**Teks yang Diberikan:**
((
Pada Selasa 12 Agustus lalu, Presiden Jokowi merombak kabinet dengan melantik 5
menteri dan 1 pejabat setingkat menteri di Istana Negara. Jokowi
menjelaskan alasan perombakan kabinet itu dalam pidato kenegaraan di
depan Sidang DPR-DPD pada 14 Agustus lalu. Jokowi antara lain
mengatakan, “Bagi saya, perombakan Kabinet Kerja adalah salah satu
jembatan terbaik untuk memenuhi janji saya kepada rakyat, yaitu
meningkatkan kesejahteraan dalam perikehidupan mereka.”
Tak Akan Maksimal
Perombakan kabinet (reshuffle) disambut oleh sebagian pihak.
Mereka percaya, perombakan kabinet sudah tepat dan akan berdampak
positif. Di antara alasannya, karena ketiga menko yang baru dinilai
punya kelayakan, kemampuan dan sarat dengan pengalaman.
Namun, perombakan kabinet itu menunjukkan ada yang salah dalam
manajemen pemerintahan Jokowi-JK. Boleh jadi yang paling mendasar adalah
pemilihan orang yang tak tepat; sekadar memenuhi tuntutan partai
koalisi dan pihak-pihak yang telah berjasa dalam pemenangan Jokowi-JK
dalam Pilpres lalu. Itu merupakan karakter bawaan dari sistem politik
demokrasi. Karena itu, dalam perombakan kabinet pun, kompromi dengan
sejumlah pihak pendukung Jokowi-JK tak bisa dihindari. Itu artinya,
masalahnya tetap masih sama.
))
**Butir dataset:**
((
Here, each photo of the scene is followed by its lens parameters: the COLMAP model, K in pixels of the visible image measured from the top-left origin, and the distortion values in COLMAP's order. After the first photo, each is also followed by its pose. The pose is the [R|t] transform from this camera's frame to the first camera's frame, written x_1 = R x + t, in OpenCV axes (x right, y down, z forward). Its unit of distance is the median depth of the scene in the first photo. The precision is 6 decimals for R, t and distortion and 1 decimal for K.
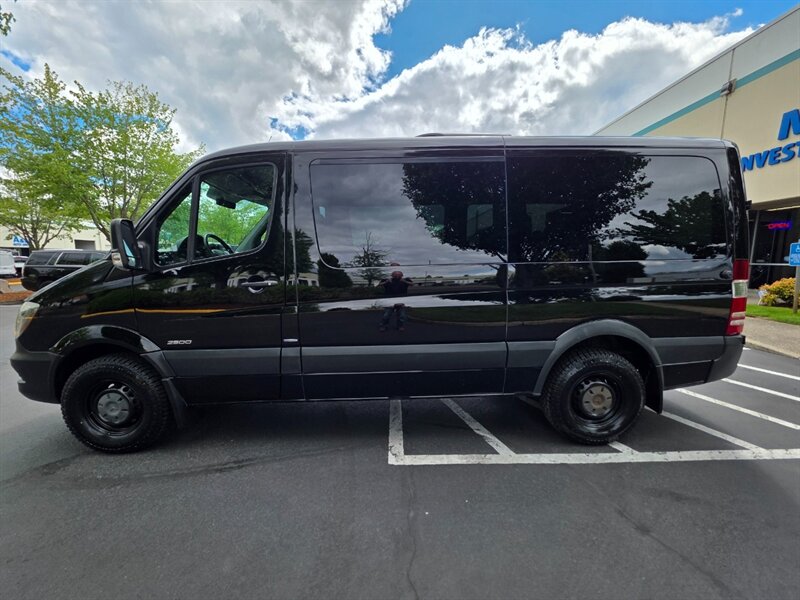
lens RADIAL K [[316.1, 0, 400.0], [0, 316.1, 300.0], [0, 0, 1]] dist [0.001486, 0.000051]
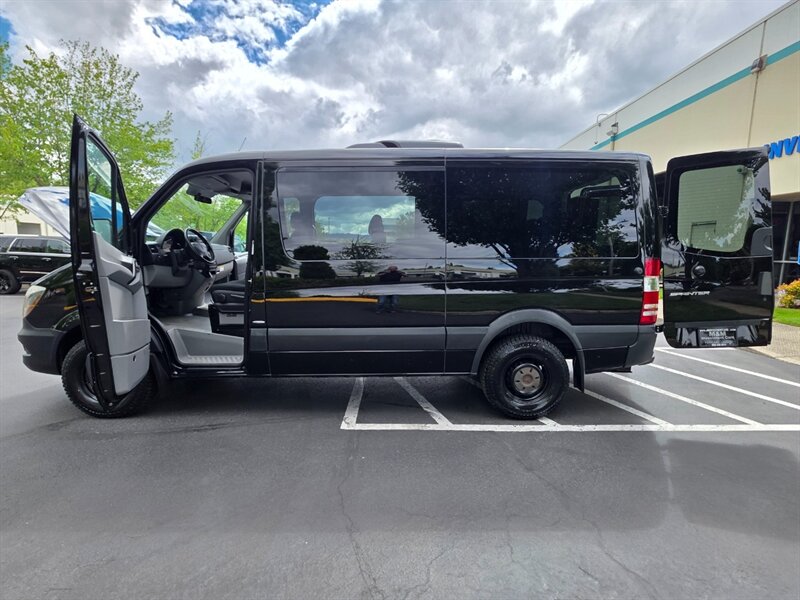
lens RADIAL K [[385.5, 0, 400.0], [0, 385.5, 300.0], [0, 0, 1]] dist [0.000014, -0.000333]
pose [[0.999863, 0.014787, -0.007395, 0.167229], [-0.014777, 0.999890, 0.001484, 0.033340], [0.007416, -0.001375, 0.999972, -0.378470]]
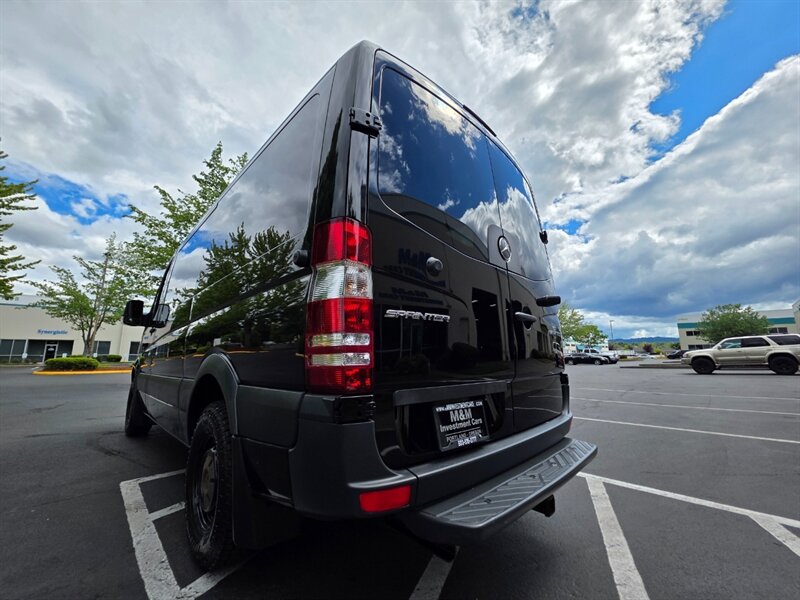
lens RADIAL K [[327.9, 0, 400.0], [0, 327.9, 300.0], [0, 0, 1]] dist [0.010103, 0.000138]
pose [[0.679585, -0.122320, -0.723327, 1.384240], [-0.099379, 0.961561, -0.255977, 0.092057], [0.726834, 0.245842, 0.641306, 0.734269]]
))
**Ketentuan Tugas:** Kutip bagian teks tentang perombakan kabinet mulai dari "Mereka percaya, perombakan" sampai dengan "tetap masih sama." tanpa mengubah satu kata pun.

**Ruang Jawaban:**
Mereka percaya, perombakan kabinet sudah tepat dan akan berdampak
positif. Di antara alasannya, karena ketiga menko yang baru dinilai
punya kelayakan, kemampuan dan sarat dengan pengalaman.
Namun, perombakan kabinet itu menunjukkan ada yang salah dalam
manajemen pemerintahan Jokowi-JK. Boleh jadi yang paling mendasar adalah
pemilihan orang yang tak tepat; sekadar memenuhi tuntutan partai
koalisi dan pihak-pihak yang telah berjasa dalam pemenangan Jokowi-JK
dalam Pilpres lalu. Itu merupakan karakter bawaan dari sistem politik
demokrasi. Karena itu, dalam perombakan kabinet pun, kompromi dengan
sejumlah pihak pendukung Jokowi-JK tak bisa dihindari. Itu artinya,
masalahnya tetap masih sama.